Now in a book it says that $I$ is graded if and only if $I$ is generated by homogeneous elements. There was no proof. Anyone can help? For the if part we can consider $\bigcup_{i\geq 0}(I\cap R_{i})$ as generating set of homogeneous elements for $I$. But now $\mathbb{F}[x_{1},...,x_{n}]$ is a noetherian ring so every ideal is finitely generated. How can I found a finite generating set of homogeneous elements?
Let me answer the real question first:
Let $S \subseteq \mathbb{F}[x_1,\dots,x_n]$ be a set of homogeneous elements and $I$ the ideal generated by it.
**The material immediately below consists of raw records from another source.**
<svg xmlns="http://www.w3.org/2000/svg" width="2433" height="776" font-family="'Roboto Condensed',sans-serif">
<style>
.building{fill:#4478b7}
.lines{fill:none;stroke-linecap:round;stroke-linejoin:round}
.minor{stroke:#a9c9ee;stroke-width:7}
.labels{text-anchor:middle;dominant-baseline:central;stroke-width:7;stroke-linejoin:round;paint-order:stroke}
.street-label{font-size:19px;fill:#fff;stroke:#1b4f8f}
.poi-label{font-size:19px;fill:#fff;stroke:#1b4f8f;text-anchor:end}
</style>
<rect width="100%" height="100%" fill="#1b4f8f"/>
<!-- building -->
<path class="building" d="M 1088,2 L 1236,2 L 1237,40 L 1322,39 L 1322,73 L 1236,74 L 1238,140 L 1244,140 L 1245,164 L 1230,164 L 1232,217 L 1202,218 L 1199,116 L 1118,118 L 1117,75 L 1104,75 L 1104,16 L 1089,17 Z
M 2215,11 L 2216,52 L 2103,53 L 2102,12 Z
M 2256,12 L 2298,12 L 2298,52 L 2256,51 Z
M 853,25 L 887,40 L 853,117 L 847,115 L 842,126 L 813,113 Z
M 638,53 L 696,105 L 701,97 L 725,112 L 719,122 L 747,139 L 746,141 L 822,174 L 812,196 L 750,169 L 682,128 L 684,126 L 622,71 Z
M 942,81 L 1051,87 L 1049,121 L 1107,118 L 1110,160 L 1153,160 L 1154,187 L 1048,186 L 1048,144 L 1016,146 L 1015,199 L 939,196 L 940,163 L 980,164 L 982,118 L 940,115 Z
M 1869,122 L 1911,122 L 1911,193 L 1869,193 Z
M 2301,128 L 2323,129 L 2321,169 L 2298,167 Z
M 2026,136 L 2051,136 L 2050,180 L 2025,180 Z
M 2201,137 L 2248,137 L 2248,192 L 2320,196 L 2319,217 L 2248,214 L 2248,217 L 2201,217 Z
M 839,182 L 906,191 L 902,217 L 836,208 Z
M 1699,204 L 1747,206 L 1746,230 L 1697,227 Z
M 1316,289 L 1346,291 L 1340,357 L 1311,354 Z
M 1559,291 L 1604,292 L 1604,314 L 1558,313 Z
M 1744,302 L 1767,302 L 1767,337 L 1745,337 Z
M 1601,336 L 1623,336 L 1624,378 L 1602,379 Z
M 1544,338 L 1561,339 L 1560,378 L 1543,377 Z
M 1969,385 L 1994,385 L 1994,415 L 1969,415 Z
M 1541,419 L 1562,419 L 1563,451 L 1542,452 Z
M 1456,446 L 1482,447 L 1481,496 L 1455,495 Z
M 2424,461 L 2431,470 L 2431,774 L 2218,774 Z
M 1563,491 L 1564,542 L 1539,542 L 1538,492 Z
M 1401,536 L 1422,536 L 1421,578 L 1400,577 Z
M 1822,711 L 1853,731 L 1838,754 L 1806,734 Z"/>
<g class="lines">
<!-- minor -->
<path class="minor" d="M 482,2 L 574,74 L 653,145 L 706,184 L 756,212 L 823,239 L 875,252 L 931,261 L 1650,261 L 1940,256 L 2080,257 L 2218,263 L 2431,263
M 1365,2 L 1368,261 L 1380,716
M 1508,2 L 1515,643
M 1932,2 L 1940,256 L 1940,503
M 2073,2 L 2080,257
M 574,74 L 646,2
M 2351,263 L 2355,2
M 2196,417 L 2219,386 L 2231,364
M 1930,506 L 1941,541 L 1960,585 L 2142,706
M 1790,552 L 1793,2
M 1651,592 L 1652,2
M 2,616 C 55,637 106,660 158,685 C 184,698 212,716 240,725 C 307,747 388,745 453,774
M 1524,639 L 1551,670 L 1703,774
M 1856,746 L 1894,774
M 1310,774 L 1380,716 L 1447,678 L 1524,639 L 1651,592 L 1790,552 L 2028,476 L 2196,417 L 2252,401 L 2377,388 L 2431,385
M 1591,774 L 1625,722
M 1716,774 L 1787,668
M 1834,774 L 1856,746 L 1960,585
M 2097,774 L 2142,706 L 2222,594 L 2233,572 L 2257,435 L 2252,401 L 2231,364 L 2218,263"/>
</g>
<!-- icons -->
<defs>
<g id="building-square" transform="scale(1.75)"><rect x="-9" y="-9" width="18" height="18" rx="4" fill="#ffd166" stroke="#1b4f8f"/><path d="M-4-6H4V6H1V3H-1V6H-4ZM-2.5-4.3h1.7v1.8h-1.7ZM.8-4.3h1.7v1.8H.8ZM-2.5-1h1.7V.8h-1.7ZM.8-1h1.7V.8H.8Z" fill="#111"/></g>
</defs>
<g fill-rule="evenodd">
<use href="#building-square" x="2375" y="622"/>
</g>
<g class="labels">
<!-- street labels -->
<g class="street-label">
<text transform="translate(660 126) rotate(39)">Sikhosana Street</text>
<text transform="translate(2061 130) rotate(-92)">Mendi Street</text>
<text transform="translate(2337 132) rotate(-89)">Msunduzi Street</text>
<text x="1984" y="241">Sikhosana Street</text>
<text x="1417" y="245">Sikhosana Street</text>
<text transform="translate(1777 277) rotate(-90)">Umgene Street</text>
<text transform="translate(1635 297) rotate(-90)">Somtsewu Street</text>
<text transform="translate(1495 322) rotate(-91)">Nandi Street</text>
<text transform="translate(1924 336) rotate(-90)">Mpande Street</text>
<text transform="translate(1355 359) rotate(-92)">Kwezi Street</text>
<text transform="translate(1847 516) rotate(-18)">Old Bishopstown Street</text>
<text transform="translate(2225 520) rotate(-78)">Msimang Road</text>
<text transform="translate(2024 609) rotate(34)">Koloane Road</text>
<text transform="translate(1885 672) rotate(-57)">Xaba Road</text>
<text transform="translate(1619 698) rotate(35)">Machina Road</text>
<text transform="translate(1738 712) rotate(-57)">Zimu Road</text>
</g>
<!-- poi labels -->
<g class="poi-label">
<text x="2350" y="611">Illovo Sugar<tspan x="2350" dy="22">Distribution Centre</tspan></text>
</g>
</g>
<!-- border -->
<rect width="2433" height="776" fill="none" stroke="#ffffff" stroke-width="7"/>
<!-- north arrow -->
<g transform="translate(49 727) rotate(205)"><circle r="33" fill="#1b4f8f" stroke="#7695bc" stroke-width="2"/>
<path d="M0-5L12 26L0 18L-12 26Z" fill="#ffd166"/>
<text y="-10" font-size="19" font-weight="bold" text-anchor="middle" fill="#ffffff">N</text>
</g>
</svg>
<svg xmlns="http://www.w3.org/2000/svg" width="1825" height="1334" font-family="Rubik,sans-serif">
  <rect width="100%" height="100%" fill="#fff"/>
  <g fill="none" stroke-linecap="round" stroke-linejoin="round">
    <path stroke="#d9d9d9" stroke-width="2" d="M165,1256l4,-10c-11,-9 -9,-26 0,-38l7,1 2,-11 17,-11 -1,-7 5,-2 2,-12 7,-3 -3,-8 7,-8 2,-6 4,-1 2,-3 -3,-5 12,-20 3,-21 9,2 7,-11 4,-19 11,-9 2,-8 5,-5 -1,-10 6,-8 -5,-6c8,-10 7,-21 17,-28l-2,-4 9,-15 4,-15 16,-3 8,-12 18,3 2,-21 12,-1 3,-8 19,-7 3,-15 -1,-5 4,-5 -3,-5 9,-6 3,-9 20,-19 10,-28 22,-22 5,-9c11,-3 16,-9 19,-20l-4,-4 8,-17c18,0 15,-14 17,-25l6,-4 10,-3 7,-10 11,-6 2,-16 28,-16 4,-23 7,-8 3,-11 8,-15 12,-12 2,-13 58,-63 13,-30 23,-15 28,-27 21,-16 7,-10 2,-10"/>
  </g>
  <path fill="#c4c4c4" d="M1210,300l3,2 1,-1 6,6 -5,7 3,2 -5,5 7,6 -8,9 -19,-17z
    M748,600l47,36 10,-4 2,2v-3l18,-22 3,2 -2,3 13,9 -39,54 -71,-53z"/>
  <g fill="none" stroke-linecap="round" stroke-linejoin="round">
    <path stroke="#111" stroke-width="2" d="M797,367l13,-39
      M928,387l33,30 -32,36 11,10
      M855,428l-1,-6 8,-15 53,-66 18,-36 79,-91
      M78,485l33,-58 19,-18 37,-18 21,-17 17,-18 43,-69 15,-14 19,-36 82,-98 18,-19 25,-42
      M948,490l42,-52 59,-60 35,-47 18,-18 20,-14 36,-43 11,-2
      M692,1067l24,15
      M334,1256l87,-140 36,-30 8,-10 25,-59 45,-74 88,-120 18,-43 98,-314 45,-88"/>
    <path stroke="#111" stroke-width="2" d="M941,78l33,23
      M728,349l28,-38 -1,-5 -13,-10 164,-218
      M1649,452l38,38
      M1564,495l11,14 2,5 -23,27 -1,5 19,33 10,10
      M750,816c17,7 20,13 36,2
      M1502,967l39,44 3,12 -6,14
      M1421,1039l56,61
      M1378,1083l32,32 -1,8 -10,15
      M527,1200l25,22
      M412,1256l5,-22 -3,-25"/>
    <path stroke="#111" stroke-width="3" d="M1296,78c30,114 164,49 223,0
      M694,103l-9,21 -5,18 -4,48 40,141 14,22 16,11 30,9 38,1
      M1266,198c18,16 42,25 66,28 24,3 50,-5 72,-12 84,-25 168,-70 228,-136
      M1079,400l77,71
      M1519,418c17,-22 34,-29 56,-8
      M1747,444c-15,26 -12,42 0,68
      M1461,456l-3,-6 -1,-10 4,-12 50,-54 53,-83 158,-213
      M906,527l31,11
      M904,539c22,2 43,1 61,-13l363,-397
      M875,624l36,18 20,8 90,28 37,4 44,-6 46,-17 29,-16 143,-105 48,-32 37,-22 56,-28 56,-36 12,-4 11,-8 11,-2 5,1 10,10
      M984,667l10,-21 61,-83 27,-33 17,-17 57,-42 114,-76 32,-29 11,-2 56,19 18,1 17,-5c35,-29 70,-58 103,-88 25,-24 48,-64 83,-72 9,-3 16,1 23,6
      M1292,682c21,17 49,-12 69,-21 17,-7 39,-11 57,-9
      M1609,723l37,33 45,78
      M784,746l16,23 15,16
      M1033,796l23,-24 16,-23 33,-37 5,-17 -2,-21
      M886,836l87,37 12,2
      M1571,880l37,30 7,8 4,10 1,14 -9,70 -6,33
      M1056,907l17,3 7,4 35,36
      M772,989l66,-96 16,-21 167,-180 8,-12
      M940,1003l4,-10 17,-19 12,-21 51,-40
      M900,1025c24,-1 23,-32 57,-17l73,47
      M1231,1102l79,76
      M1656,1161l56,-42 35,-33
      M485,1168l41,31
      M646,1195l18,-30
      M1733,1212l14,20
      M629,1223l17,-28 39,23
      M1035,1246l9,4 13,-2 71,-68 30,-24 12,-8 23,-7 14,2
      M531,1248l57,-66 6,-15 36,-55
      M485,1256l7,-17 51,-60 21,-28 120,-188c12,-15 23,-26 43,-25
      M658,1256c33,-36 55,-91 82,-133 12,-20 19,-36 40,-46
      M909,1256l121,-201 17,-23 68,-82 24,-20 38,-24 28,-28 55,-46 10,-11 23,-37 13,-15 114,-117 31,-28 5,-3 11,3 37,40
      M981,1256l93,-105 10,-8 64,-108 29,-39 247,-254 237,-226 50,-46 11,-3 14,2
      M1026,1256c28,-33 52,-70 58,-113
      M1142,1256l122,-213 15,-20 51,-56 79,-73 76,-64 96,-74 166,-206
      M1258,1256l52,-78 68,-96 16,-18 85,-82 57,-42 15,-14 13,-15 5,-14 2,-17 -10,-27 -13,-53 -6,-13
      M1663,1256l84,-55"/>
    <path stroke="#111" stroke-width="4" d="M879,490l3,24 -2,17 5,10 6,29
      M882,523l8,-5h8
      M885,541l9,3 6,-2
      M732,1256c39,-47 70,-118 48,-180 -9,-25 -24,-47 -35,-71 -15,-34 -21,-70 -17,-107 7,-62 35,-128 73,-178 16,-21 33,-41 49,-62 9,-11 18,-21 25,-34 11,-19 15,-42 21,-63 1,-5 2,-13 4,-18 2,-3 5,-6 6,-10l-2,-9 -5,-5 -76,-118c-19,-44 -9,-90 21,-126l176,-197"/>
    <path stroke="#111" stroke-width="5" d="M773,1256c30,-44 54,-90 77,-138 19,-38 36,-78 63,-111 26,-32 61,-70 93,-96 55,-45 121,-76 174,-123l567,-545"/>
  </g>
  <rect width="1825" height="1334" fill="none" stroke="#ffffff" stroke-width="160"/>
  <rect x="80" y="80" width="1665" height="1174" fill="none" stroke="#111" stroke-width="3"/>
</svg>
We want to show that $I$ is graded, that is, we have to show that $I = \bigoplus_{i \geq 0} (I \cap R_i)$. First of all, we have $I \cap R_i \subseteq I$ for all $i \geq 0$ and so $ \bigoplus_{i \geq 0} (I \cap R_i) \subseteq I$. Also, $ \bigoplus_{i \geq 0} (I \cap R_i)$ is an ideal containing $S$, thus $I \subseteq \bigoplus_{i \geq 0} (I \cap R_i)$ and putting things together, you you get that $I$ is graded.
Now, let me address the issue of being finitely generated:
Since $\Bbb F[x_1,\dots,x_n]$ is noetherian, the set of ideals generated by finite subsets of $S$ has a maximal element $J$ generated by some finite subset $S_0 \subseteq S$. If $J$ were not equal to $I$ then there would exist some $s \in S$ which is not in $J$ but then the ideal generated by $S_0 \cup \{s\}$ would be strictly larger than $J$ in contradiction to the maximality of $J$. Thus, $J = I$ and $I$ is generated by $S_0$, a finite set of homogeneous elements.